Crashes and punctures said:
Nope, still not right. The team (farmer) would buy all the bikes that they said they bought. Nothing changes there. It's what they did with the bikes (tomatoes) when they got home that is the issue. That has nothing to do with how many tomatoes trek took to the market.
The team, the farmer, will then say they either no longer have records of what happened to all the bikes, or they sold them on. But that doesn't prove what they used the money for. Do you see? And this has nothing to do with federal funds either.
This is a total dead end. Old Columbo is going to be chasing lance around for a long time if this is all he has.
i doubt they are pursuing the bikes-for-doping angle either, but mainly because the bikes presumably became the property of the team the minute they were given to them, and so the team was free to do whatever they wished with them.
i agree that the misuse of federal funds issue is also pretty tenuous, but for a different reason--the united state postal service is not a federal agency, it is a quasi-governmental, private corporation with a federally sanctioned monopoly. funds from the USPS are not governmental funds. also, like the bikes above, the money paid to the team would become the team's property as soon as it was transferred, and they were likewise free to do what they wanted to with it.
regarding culpability for tax payer funds paid from USPS to the team, which was subsequently used in an illegal manner by the team, responsibility would lie, if at all, with USPS itself failing to conduct due diligence and proper audits etc. but even then it is a pretty weak argument: if you work for the government and you use part of your salary to buy drugs and child pornography, and your boss knows you do this, neither you, nor your boss, is guility of misuse of public funds--the funds stopped being public when they were given to you as your salary. classic misuse of public funds is when you have access to a government expense account and are paying for your private expenses directly from the government's account.

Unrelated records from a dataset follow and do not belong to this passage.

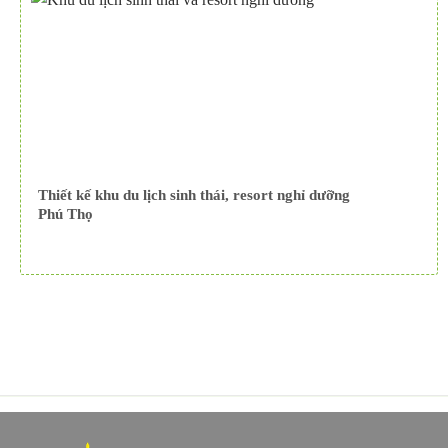
Thiết kế khu du lịch sinh thái, resort nghỉ dưỡng
Phú Thọ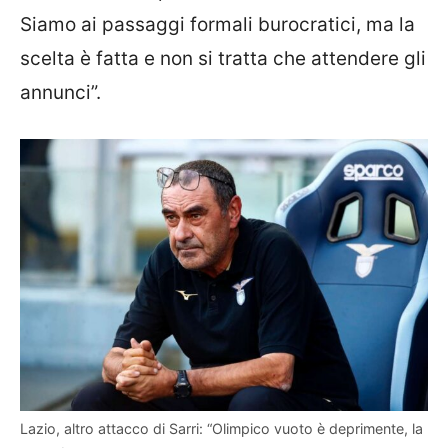
Siamo ai passaggi formali burocratici, ma la
scelta è fatta e non si tratta che attendere gli
annunci”.
Lazio, altro attacco di Sarri: “Olimpico vuoto è deprimente, la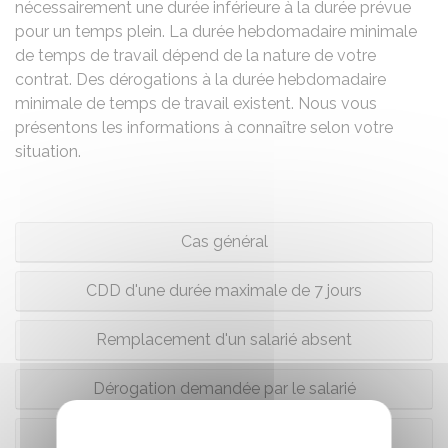
nécessairement une durée inférieure à la durée prévue
pour un temps plein. La durée hebdomadaire minimale
de temps de travail dépend de la nature de votre
contrat. Des dérogations à la durée hebdomadaire
minimale de temps de travail existent. Nous vous
présentons les informations à connaître selon votre
situation.
Cas général
CDD d'une durée maximale de 7 jours
Remplacement d'un salarié absent
Dérogation demandée par le salarié
Salarié d'un particulier employeur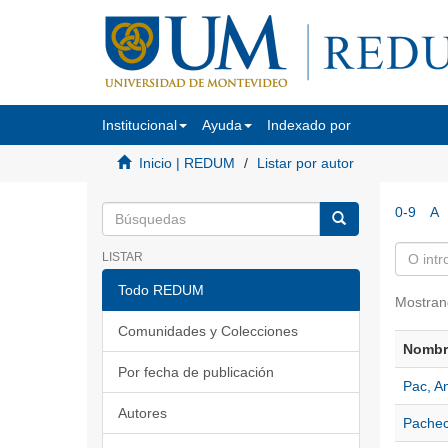
Institucional
Ayuda
Indexado por
Inicio | REDUM
Listar por autor
0-9
A
LISTAR
Todo REDUM
Mostran
Comunidades y Colecciones
Nombre
Por fecha de publicación
Pac, A
Autores
Pachec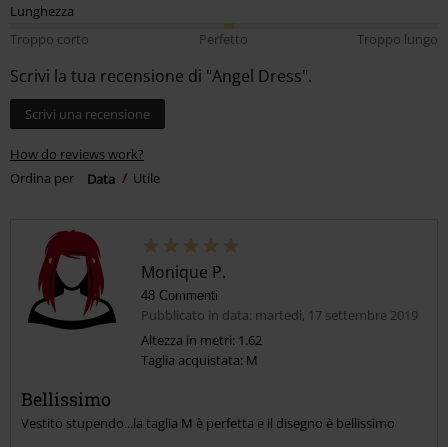
Lunghezza
Troppo corto
Perfetto
Troppo lungo
Scrivi la tua recensione di "Angel Dress".
Scrivi una recensione
How do reviews work?
Ordina per
Data
Utile
Monique P.
48 Commenti
Pubblicato in data: martedì, 17 settembre 2019
Altezza in metri: 1.62
Taglia acquistata: M
Bellissimo
Vestito stupendo...la taglia M è perfetta e il disegno è bellissimo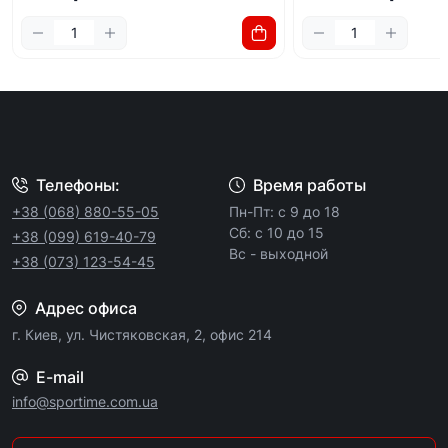
Телефоны:
Время работы
+38 (068) 880-55-05
Пн-Пт: с 9 до 18
Сб: с 10 до 15
+38 (099) 619-40-79
Вс - выходной
+38 (073) 123-54-45
Адрес офиса
г. Киев, ул. Чистяковская, 2, офис 214
E-mail
info@sportime.com.ua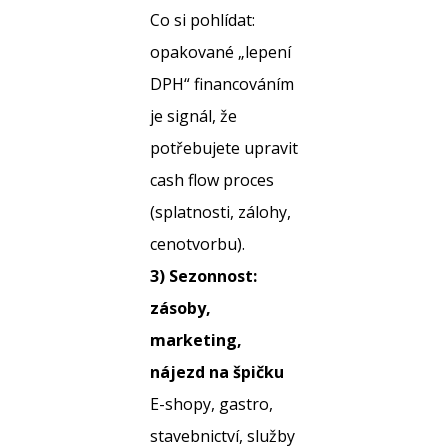
Co si pohlídat:
opakované „lepení
DPH“ financováním
je signál, že
potřebujete upravit
cash flow proces
(splatnosti, zálohy,
cenotvorbu).
3) Sezonnost:
zásoby,
marketing,
nájezd na špičku
E-shopy, gastro,
stavebnictví, služby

trek is probably being subpoenaed because they have a long business history with lance and a long history of colluding with him in inappropriate ways (see the greg lemond case). prosecutors cast as big a net as their funding and staff allows--the bigger the net, the better the chance of finding something that sticks.
it isn't clear to me how money laundering is an issue in this case. money laundering is a way to account for excess cash in one's bank account that can't be explained by one's income. trek presumably gave the bikes, real or other wise, to the team. they didn't sell them to the team. so there is no money laundering there. if the team then sold the bikes and bought PEDs with the proceeds--that's just a straight up transaction: grandma gives you an ugly sweater for christmas, you sell it for whatever you can get for it. no money laundering has occurred, you've just sold something you own.
how to launder money:
The solution--classic money laundering--is to create a business to ostensibly earn that money. Any business that brings in a good deal of cash will do. You run the business as usual during the day. Then, after closing, you feed in your day's illicit receipts, pretending that they'd been received by the business. In due course the business pays its taxes and all the tax man can see is that you're running an unusually profitable business.
Now, the tax man may well take an interest in such a profitable business, so it's best if it'd be hard to prove that you couldn't be doing the business you're paying taxes on. A bar, for example, wouldn't be the best choice, because you wouldn't have ordered enough booze to pour all the drinks your books will say you've sold. Coin operated laundries and car washes are classics, because the only way to prove that you hadn't actually done all that business would be to have an undercover agent surveil your place for weeks, counting every coin inserted by every customer. (Although agents have been known to subpoena the water bill and try to make the case that way.)